§ **Task details**
Report each line in the entries below that contains the word "Rating", copying the whole line.

§ **Records for this task**
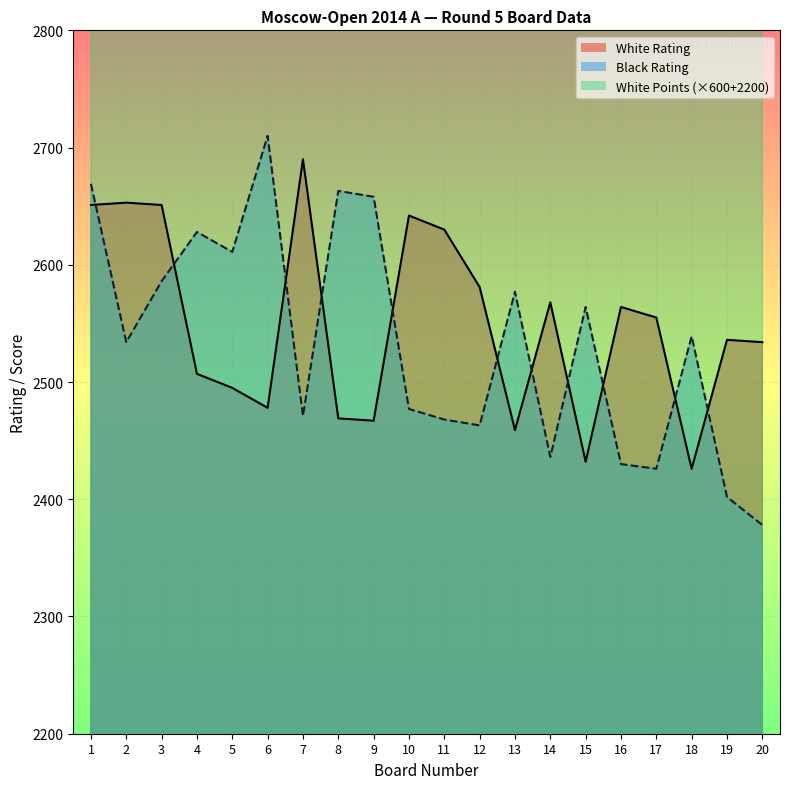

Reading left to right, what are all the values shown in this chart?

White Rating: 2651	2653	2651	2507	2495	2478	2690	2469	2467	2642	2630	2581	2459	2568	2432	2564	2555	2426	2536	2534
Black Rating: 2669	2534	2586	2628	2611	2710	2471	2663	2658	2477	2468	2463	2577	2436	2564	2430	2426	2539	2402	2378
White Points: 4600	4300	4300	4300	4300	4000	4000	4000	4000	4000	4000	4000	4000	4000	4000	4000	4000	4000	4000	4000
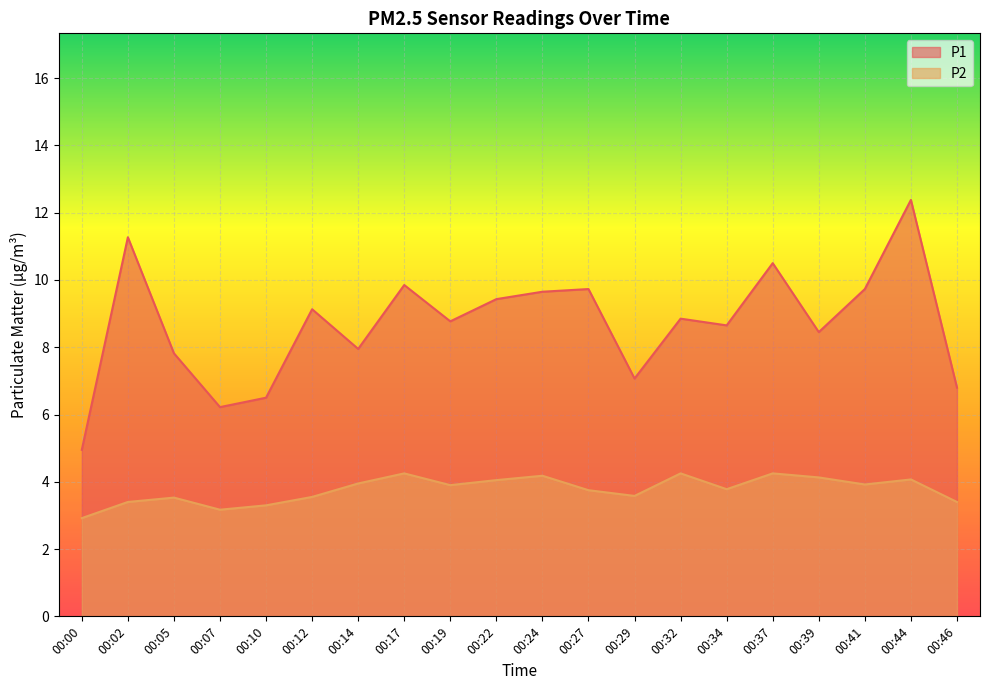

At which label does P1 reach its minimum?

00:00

§ **Reply**
White Rating: 2651	2653	2651	2507	2495	2478	2690	2469	2467	2642	2630	2581	2459	2568	2432	2564	2555	2426	2536	2534
Black Rating: 2669	2534	2586	2628	2611	2710	2471	2663	2658	2477	2468	2463	2577	2436	2564	2430	2426	2539	2402	2378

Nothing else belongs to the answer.